Source texts of formatted documents
++++++++++++++++++++
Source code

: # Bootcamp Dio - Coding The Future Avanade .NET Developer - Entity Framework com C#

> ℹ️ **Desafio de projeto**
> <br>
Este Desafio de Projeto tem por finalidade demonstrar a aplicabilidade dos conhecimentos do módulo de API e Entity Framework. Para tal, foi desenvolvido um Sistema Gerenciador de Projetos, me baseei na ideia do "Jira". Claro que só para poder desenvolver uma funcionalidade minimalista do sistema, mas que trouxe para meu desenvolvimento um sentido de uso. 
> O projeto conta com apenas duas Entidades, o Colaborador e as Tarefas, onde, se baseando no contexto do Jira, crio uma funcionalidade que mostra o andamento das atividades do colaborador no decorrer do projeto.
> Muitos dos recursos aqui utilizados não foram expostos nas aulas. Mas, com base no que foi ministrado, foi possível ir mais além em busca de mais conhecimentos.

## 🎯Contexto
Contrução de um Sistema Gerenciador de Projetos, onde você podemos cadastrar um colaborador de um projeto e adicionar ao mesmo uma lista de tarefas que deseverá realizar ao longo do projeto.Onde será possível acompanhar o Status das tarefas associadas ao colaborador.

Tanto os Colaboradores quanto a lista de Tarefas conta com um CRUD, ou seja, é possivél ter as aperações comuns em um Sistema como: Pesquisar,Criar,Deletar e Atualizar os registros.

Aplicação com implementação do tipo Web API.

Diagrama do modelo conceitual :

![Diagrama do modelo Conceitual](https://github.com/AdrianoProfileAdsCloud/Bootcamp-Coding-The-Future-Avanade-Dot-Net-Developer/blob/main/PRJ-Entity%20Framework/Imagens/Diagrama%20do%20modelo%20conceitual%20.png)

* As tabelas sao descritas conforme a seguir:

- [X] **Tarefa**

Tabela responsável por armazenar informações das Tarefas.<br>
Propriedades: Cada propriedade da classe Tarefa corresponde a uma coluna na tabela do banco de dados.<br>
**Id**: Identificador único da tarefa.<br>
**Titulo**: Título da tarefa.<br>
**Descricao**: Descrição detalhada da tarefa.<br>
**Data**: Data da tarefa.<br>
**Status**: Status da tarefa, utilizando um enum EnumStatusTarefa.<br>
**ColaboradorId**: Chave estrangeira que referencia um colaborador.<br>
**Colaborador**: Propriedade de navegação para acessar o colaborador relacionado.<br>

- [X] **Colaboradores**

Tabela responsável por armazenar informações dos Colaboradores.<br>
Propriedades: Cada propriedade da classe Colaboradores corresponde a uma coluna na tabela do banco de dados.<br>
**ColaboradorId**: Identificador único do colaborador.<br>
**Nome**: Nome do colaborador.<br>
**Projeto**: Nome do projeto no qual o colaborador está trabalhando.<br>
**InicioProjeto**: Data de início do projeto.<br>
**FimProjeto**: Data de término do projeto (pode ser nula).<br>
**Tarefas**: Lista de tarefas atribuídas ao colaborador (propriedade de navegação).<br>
++++++++++++++++++++
**Assigned task**:
Rewrite the material from the line containing "- [X] **Colaboradores**" through the end, replacing "Data" with "Dia" and changing nothing else.

**Written reply**:
- [X] **Colaboradores**

Tabela responsável por armazenar informações dos Colaboradores.<br>
Propriedades: Cada propriedade da classe Colaboradores corresponde a uma coluna na tabela do banco de dados.<br>
**ColaboradorId**: Identificador único do colaborador.<br>
**Nome**: Nome do colaborador.<br>
**Projeto**: Nome do projeto no qual o colaborador está trabalhando.<br>
**InicioProjeto**: Dia de início do projeto.<br>
**FimProjeto**: Dia de término do projeto (pode ser nula).<br>
**Tarefas**: Lista de tarefas atribuídas ao colaborador (propriedade de navegação).<br>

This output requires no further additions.